Stored items:
══════════

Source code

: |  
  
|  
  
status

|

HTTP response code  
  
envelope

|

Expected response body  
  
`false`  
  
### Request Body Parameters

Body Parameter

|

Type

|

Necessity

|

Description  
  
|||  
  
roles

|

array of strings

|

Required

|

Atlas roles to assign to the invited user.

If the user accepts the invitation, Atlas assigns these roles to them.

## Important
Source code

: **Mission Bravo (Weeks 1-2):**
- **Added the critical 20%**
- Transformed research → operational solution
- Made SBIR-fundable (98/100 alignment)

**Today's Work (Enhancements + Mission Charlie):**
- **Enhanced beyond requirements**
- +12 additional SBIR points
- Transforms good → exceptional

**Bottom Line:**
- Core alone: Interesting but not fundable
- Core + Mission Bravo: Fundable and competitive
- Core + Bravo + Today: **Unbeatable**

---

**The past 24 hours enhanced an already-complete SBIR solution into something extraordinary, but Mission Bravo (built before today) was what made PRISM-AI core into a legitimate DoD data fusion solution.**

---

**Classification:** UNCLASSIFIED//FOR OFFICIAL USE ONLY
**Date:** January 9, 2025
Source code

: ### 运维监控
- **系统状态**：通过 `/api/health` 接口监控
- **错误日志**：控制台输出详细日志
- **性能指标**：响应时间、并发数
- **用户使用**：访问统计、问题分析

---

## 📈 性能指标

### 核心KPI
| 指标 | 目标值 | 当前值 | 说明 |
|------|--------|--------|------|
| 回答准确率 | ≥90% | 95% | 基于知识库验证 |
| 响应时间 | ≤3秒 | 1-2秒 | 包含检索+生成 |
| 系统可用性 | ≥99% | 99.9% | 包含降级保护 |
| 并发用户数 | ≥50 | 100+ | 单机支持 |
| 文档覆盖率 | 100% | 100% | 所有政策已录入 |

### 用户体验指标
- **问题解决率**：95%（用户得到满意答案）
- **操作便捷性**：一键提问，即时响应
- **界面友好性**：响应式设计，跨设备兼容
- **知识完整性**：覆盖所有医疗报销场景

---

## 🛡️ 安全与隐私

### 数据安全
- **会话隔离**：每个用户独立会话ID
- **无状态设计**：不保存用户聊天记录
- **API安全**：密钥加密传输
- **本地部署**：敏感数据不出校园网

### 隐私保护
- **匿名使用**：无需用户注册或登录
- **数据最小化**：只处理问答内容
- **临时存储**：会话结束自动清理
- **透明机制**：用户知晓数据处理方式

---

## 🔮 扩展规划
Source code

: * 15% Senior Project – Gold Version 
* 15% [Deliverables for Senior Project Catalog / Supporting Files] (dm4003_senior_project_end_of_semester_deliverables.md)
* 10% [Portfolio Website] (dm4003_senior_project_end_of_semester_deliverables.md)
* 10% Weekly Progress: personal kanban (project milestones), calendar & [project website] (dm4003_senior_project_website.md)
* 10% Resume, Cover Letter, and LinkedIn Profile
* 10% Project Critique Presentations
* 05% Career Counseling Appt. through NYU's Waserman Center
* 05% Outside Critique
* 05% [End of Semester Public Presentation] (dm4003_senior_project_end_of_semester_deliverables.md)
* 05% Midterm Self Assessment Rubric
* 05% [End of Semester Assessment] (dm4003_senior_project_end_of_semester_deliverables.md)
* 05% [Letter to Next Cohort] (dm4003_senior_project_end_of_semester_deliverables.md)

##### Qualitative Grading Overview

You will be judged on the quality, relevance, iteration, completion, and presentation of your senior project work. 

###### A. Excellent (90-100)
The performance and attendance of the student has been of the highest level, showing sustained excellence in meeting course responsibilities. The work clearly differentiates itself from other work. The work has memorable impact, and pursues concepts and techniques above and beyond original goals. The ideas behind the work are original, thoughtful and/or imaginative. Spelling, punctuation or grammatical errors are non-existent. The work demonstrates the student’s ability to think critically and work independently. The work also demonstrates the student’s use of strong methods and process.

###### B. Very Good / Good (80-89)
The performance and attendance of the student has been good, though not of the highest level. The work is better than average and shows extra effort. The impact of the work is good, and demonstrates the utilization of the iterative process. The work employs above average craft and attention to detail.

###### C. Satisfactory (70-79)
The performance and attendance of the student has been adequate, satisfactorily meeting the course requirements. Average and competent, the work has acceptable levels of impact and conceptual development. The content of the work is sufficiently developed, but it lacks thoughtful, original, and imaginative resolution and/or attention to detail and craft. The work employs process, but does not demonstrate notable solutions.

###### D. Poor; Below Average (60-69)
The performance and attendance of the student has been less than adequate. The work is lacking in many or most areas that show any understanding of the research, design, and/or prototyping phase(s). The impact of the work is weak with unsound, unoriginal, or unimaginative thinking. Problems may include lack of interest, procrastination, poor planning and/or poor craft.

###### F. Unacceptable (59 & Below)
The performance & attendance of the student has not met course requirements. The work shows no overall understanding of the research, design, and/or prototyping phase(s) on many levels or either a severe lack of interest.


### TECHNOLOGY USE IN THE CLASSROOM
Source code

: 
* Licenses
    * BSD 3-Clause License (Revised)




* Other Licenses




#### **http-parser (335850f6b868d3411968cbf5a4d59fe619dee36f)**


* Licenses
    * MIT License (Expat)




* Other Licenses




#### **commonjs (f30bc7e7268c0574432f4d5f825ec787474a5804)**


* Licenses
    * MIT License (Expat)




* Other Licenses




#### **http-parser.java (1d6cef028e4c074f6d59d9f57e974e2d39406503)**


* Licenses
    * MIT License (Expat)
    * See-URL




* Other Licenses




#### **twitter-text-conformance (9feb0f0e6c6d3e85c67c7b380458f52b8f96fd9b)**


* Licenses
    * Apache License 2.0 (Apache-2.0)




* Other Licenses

══════════

What the task asks » Return every line of the items that contains the word "detail".

Result »
The performance and attendance of the student has been good, though not of the highest level. The work is better than average and shows extra effort. The impact of the work is good, and demonstrates the utilization of the iterative process. The work employs above average craft and attention to detail.
The performance and attendance of the student has been adequate, satisfactorily meeting the course requirements. Average and competent, the work has acceptable levels of impact and conceptual development. The content of the work is sufficiently developed, but it lacks thoughtful, original, and imaginative resolution and/or attention to detail and craft. The work employs process, but does not demonstrate notable solutions.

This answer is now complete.